The sadists who design problems for ACM programming contests often like to include the abbre-viation "ACM" somewhere in their problem descriptions. Thus, in years past, the World Finals has had problems involving "Apartment Construction Management," the "Atheneum of Culture and Movies," the "Association of Cover Manufacturers," "ACM Airlines," the "Association for Computa- tional Marinelife," and even an insect named "Amelia Cheese Mite." However, the number of word combinations beginning with A, C, and M that make sense is finite and the problem writers are starting to run out of ideas (it's hard to think of problems about "Antidisestablishmentarianistic Chthonian Metalinguistics"). Fortunately, modern culture allows more flexibility in designing abbreviations -- consider, for example:
GDB -- Gnu DeBugger
LINUX -- either "LINus's UniX" or "LINUs's miniX" or "Linux Is Not UniX"

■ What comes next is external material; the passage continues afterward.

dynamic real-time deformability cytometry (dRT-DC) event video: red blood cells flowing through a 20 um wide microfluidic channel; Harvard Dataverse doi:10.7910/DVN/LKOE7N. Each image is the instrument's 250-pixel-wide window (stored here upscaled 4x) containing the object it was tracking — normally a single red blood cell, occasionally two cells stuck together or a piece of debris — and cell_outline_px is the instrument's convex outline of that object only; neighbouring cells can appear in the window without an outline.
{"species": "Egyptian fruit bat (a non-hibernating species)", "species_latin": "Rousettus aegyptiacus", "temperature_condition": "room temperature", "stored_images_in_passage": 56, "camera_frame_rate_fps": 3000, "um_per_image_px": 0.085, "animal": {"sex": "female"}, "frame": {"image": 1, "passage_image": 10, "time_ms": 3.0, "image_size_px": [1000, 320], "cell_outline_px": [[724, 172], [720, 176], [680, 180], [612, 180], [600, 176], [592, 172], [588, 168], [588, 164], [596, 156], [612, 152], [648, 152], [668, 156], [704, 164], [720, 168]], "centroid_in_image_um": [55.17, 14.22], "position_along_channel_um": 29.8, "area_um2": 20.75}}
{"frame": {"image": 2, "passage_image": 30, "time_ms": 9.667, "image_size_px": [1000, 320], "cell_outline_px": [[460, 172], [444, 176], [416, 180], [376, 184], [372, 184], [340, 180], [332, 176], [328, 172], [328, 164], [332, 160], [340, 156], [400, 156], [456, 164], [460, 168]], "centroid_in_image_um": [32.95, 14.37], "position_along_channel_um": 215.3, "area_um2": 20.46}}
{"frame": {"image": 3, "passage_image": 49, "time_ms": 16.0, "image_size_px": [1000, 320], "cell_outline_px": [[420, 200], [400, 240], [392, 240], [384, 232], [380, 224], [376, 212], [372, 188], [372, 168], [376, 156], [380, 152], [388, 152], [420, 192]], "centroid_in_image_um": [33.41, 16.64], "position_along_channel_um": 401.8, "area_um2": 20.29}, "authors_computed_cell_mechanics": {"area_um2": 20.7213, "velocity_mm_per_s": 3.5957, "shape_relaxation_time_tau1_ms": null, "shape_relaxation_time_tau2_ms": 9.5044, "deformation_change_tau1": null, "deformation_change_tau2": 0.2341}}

SNOBOL -- StriNg Oriented symBOlic Language
SPITBOL -- SPeedy ImplemenTation of snoBOL
The rules used in these examples seem to be:
- Insignificant words (such as "of", "a", "the", etc.) are ignored.
- The letters of the abbreviation must appear, in the correct order, as an ordered sublist of the letters in the significant words of the phrase to be abbreviated.
- At least one letter of the abbreviation must come from every significant word (multiple occurrences of a letter are, of course, treated as distinct).
Of course these rules are often broken in real life. For instance, RADAR is an abbreviation for "RAdio Detecting And Ranging". Under our rules (assuming that "and" is an insignificant word), this would not be a valid abbreviation (however, RADR or RADRAN or DODGING would be valid). You have been asked to take a list of insignificant words and a list of abbreviations and phrases and to determine in how many ways each abbreviation can be formed from the corresponding phrase according to the rules above.